I assume you are concerned about the usual Wald method not working very well for extreme proportions.  As you probably know, there are several alternatives that perform better.  Personally, I like the Wilson method.  Find below some syntax I wrote to compute various CIs, and below that, some syntax Marta GG posted to this list a few years ago.  HTH.

*  ================================================================== .
*  File:   CI_for_proportion.SPS .
*  Date:   19-Nov-2012 .
*  Author:  Bruce Weaver, bweaver@lakeheadu.ca .
*  ================================================================== .

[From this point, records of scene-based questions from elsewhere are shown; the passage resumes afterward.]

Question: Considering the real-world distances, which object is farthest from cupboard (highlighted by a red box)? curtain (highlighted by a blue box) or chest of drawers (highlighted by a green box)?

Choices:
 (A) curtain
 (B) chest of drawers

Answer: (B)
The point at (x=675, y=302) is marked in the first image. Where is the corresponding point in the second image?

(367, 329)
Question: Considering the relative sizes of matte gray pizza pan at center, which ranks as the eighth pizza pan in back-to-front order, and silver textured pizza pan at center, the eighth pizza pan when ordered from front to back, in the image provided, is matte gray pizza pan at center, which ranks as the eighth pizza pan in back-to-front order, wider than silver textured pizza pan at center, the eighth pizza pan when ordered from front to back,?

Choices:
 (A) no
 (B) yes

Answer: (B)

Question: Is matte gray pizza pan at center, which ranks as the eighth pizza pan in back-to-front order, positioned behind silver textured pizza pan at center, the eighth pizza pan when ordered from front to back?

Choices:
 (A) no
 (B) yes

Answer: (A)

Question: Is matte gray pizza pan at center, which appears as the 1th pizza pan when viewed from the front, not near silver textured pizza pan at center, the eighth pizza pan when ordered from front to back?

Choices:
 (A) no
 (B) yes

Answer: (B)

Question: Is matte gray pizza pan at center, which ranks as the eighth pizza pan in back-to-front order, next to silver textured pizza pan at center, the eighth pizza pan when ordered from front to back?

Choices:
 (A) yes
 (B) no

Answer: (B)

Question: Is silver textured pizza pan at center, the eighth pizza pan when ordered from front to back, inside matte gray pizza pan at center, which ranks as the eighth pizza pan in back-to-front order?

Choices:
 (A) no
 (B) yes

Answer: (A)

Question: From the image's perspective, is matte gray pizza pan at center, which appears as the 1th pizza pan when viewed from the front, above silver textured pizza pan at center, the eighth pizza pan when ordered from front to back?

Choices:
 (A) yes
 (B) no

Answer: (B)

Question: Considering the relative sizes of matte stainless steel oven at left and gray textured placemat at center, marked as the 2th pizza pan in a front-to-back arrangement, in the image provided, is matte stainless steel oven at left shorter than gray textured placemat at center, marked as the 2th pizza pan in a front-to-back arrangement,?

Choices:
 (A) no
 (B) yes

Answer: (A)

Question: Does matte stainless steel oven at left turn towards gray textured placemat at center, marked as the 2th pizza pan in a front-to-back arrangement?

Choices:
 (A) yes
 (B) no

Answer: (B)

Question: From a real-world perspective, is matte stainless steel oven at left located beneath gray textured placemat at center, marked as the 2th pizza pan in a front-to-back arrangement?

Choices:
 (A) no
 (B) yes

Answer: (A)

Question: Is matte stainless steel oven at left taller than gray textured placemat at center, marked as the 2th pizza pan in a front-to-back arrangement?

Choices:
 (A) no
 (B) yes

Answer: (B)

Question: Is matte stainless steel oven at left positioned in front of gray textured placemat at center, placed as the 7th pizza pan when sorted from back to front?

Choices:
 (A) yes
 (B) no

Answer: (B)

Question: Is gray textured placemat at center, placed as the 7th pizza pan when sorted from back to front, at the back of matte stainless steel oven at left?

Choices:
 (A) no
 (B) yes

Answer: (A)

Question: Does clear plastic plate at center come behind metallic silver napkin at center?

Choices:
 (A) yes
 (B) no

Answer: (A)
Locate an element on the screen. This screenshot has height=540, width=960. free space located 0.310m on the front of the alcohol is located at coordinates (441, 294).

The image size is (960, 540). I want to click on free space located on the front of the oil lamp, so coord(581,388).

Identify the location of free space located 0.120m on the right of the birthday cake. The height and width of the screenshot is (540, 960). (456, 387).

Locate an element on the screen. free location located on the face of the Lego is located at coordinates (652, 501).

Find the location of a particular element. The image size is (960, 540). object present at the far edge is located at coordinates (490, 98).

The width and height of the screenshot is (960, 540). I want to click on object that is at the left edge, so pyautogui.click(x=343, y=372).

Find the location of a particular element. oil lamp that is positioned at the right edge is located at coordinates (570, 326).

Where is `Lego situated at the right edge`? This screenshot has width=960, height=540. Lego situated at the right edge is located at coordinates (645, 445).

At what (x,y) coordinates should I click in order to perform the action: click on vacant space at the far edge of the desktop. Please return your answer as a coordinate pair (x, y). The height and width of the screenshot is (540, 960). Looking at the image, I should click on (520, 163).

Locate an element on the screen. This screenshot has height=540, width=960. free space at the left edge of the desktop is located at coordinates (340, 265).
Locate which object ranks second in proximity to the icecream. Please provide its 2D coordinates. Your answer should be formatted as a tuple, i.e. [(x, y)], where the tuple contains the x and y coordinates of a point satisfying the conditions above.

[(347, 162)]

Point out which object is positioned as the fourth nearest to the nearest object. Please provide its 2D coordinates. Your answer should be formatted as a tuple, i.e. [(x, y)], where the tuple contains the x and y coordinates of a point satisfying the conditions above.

* Get confidence interval for a binomial proportion using:
                 - Wald method
   - Adjusted Wald method (Agresti & Coull, 1998)
                 - Wilson score method (identical to Ghosh's 1979 method)
   - Jeffreys method
.
* The data used here are from Table I in Newcombe (1998), Statistics
   in Medicine, Vol 17, 857-872.

NEW FILE.
DATASET CLOSE ALL.

DATA LIST LIST /x(f8.0) n(f8.0) confid(f5.3) .
BEGIN DATA.
81 263 .95
15 148 .95
0   20 .95
1   29 .95
81 263 .90
15 148 .90
0   20 .90
1   29 .90
81 263 .99
15 148 .99
0   20 .99
1   29 .99
16  48 .95
16  48 .99
END DATA.

compute alpha = 1 - confid.
compute p = x/n.
compute q = 1-p.
compute z = probit(1-alpha/2).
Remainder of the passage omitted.